I bought my corn kernels at a feed store. They told me that many crafters come into the store but they often buy flax seed, because it is less moist. Wanting to stick with what I know, I solved the moisture problem by slow-baking a big baking tray full of the corn feed on a baking sheet. I started it at 350° and set my timer for about an hour. Then I reduced the heat to 225° and left it for another 4 hours. It did not damage the corn* and the corn dried it out nicely. Cool the corn kernels completely before stuffing your bean bag.
Tip: keep an eye on the corn while in the oven. If you see it starting to “toast” you will want to reduce the heat right away.
How To Make A Bean Bag
The parts of your bean bag consist of an inner bag, which will be completely sown closed after it has been filled with the corn kernels, and an outer bag. The outer bag is a cover, like a slip cover, that has an opening to allow you to remove it for washing. Be sure to use durable, washable fabric. In this instance, I used a brand new white pillowcase that I cut down to make two inner bags. The outer cover is made from cotton or flannel fabric. The cover on my original bag was a pretty flannel so it was very soft.
Tools & Supplies Needed For Making A Bean Bag
1 yard soft washable printed fabric (cotton or flannel)
3-4 cups whole kernel corn feed for animals
Pre-wash the fabric and dry it to assure that there will be no shrinkage when you wash the outer cover in the future.
Cut the printed cotton or flannel fabric in a rectangle. I used an 8 1/2 X 11 inch piece of copy paper as a pattern. This will be the outer slip-cover for your bag.
Utilizing the already sewn sides and bottom of the pillowcase, cut two internal bags. They should be approximately 7 1/2 X 10 inches. All you have to do is take that copy paper and a ruler and cut 1 inch off one short end and one long end of the paper and you will have the pattern for this internal bag.
The inside bag gets totally sown on all sides. First, sew three sides and a couple of inches of the fourth. Leave a long section unsewed so that you can turn it right side out and fill it with the prepared whole kernels of corn.
Sew the remaining open part so that the corn is securely inside. Now it is time to make the pretty outer cover.

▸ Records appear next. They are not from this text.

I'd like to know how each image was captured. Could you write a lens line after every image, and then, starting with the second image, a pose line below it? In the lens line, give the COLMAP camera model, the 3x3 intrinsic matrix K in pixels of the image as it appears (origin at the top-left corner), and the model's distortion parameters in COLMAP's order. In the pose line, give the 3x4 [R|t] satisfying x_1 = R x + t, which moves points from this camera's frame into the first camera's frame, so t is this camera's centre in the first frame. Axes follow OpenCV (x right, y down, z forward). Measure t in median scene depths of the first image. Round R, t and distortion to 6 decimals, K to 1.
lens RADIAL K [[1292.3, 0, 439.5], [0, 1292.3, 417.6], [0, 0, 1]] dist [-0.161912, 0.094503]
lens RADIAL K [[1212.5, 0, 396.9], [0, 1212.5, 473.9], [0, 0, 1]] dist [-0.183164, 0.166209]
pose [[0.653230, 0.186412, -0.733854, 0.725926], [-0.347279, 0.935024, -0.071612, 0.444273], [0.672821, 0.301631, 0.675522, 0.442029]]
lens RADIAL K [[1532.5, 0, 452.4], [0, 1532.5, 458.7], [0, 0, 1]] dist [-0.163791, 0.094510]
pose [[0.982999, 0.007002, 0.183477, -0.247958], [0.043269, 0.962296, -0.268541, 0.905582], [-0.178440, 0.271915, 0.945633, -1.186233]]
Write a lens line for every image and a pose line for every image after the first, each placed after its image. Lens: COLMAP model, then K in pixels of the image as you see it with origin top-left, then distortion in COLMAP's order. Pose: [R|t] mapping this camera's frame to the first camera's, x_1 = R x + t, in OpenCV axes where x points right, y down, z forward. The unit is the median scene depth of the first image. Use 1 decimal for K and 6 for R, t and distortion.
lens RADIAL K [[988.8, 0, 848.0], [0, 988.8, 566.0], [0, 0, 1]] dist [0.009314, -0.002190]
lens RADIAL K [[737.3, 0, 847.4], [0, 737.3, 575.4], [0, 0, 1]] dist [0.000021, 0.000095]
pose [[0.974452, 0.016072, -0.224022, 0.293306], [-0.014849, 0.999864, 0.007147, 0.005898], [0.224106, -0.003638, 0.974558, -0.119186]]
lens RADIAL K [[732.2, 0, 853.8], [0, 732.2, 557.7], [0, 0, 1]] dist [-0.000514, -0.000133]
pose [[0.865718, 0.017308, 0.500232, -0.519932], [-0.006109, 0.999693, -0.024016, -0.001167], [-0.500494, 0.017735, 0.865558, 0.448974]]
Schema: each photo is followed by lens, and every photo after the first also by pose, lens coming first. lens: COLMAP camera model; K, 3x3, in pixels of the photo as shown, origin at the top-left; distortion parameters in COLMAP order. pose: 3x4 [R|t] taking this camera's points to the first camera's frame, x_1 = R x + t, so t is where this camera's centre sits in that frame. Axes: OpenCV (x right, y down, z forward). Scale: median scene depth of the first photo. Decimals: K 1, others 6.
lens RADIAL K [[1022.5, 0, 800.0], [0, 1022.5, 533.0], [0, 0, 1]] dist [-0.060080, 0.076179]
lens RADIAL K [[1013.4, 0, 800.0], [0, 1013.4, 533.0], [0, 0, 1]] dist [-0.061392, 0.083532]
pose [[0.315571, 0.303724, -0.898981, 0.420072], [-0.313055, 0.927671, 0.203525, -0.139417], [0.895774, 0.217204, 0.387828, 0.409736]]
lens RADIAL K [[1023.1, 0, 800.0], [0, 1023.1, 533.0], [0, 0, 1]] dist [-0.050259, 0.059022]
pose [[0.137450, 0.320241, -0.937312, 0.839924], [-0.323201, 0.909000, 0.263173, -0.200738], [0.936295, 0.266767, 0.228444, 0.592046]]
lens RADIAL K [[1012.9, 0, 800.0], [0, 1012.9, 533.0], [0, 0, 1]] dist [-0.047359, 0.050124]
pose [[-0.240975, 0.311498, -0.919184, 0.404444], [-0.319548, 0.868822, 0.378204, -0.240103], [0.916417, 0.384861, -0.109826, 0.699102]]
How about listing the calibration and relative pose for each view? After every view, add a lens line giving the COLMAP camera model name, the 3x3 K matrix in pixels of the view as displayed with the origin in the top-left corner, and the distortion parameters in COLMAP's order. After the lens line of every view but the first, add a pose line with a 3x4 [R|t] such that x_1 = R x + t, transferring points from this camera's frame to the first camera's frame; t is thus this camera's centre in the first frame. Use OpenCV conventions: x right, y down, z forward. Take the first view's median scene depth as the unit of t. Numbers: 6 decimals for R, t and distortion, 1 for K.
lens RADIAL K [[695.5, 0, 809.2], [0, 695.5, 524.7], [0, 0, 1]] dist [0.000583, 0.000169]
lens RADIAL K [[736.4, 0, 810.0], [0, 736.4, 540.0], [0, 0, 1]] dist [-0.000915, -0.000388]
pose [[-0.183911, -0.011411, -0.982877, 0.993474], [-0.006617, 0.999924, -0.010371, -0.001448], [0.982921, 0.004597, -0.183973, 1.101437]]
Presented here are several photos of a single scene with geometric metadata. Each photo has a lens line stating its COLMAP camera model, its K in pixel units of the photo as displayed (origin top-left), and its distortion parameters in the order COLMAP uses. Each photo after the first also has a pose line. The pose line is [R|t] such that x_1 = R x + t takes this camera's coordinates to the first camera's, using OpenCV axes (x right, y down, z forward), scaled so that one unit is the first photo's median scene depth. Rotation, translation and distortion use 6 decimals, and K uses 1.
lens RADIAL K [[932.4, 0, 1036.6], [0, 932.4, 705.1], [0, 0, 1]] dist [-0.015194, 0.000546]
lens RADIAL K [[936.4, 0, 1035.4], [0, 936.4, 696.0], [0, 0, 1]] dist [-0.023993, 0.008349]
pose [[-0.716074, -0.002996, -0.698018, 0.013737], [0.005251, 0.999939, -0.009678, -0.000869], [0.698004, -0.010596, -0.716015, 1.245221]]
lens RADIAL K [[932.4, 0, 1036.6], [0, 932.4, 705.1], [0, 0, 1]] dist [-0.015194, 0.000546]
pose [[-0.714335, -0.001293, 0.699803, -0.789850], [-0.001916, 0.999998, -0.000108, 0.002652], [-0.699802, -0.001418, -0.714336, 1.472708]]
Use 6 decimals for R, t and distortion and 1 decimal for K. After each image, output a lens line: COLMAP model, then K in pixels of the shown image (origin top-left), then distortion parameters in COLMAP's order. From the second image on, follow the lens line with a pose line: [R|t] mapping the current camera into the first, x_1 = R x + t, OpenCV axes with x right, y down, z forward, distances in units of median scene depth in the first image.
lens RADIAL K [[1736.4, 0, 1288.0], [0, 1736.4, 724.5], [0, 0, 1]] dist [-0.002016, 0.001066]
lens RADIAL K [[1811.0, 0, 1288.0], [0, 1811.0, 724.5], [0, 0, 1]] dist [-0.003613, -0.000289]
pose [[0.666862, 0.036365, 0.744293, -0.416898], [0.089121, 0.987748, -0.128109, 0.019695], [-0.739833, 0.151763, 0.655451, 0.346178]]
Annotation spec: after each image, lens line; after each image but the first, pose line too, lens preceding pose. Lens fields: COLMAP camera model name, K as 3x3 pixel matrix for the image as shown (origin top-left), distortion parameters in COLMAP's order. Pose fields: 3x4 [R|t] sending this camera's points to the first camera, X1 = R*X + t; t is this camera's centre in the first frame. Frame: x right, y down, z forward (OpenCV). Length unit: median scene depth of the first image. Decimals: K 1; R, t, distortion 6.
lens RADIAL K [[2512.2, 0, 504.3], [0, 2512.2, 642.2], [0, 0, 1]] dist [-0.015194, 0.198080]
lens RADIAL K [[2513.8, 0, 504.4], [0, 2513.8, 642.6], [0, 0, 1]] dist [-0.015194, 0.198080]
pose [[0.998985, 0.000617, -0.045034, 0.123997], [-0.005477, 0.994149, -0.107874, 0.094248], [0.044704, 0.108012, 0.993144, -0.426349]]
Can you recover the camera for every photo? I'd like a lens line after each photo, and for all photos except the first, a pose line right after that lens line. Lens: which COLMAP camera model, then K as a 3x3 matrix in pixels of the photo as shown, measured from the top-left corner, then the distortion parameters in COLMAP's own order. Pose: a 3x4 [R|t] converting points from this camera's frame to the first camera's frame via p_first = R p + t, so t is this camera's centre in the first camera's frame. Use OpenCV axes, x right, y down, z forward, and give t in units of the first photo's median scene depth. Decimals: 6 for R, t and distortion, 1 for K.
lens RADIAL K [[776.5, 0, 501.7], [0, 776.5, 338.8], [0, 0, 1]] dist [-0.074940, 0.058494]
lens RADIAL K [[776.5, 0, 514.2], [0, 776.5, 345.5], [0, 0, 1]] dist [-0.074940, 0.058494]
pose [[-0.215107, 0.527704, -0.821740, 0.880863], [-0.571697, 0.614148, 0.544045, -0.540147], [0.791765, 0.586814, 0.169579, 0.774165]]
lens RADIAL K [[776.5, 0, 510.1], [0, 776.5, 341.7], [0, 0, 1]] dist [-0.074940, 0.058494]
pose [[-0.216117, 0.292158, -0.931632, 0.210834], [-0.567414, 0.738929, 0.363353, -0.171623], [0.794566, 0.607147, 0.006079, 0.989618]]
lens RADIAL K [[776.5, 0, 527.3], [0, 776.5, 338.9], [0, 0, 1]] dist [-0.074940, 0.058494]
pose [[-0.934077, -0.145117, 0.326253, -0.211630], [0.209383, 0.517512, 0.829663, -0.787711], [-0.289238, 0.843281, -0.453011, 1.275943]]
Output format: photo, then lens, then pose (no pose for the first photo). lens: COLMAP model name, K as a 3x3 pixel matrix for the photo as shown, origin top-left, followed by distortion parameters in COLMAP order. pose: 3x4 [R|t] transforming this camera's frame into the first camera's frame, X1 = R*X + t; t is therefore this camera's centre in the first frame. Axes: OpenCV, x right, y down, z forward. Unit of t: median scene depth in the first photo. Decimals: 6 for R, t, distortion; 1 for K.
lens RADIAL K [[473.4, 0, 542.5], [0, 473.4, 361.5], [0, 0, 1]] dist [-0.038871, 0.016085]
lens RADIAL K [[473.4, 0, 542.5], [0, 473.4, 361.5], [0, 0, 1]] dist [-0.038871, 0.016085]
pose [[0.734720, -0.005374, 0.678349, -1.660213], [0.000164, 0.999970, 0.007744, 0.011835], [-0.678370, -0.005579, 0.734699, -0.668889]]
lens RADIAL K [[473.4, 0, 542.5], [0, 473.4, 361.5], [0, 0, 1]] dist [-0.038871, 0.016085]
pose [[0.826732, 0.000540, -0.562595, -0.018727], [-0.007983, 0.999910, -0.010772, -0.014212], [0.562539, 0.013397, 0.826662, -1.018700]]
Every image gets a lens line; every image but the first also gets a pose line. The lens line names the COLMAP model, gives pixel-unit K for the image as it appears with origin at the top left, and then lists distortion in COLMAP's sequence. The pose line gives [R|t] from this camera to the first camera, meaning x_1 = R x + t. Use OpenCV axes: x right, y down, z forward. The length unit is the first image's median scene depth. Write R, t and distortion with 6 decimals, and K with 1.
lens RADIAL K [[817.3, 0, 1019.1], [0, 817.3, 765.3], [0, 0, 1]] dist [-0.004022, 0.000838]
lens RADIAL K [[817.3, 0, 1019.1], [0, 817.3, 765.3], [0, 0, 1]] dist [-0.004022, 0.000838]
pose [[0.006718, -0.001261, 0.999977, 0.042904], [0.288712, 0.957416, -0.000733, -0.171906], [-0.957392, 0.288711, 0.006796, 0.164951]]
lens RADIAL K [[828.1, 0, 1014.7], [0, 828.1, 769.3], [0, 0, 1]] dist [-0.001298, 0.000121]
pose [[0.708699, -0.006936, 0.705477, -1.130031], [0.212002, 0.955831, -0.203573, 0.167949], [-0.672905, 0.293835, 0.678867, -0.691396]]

Fold over the two long sides of the rectangle of fabric about an inch and sew them to finish them. They will become the open “envelop” part of your slip cover.
Fold the rectangle in thirds so that the finished parts overlap each other about an inch.
Pin the ends and sew them.
Turn the slip cover right side out and stuff it with the bean bag
You are done!
Using Your New Homemade Bean Bag
IMPORTANT: Every microwave is different so it is important that you test it out on yours. It is very important to know that heating this non-food item in a microwave could be dangerous if it gets too hot and could even be a fire hazard if heated too long. Start with 1 minute and work your way up, if desired. Make sure the bean bag can still easily be handled in your bare hands and is not too warm. ALWAYS stay right by the microwave while it is heating. Stop the microwave if you detect any problem. Do NOT use for young children.
*This author is not responsible for the use or misuse of this craft. Please do not allow children to operate a microwave or use a bean bag.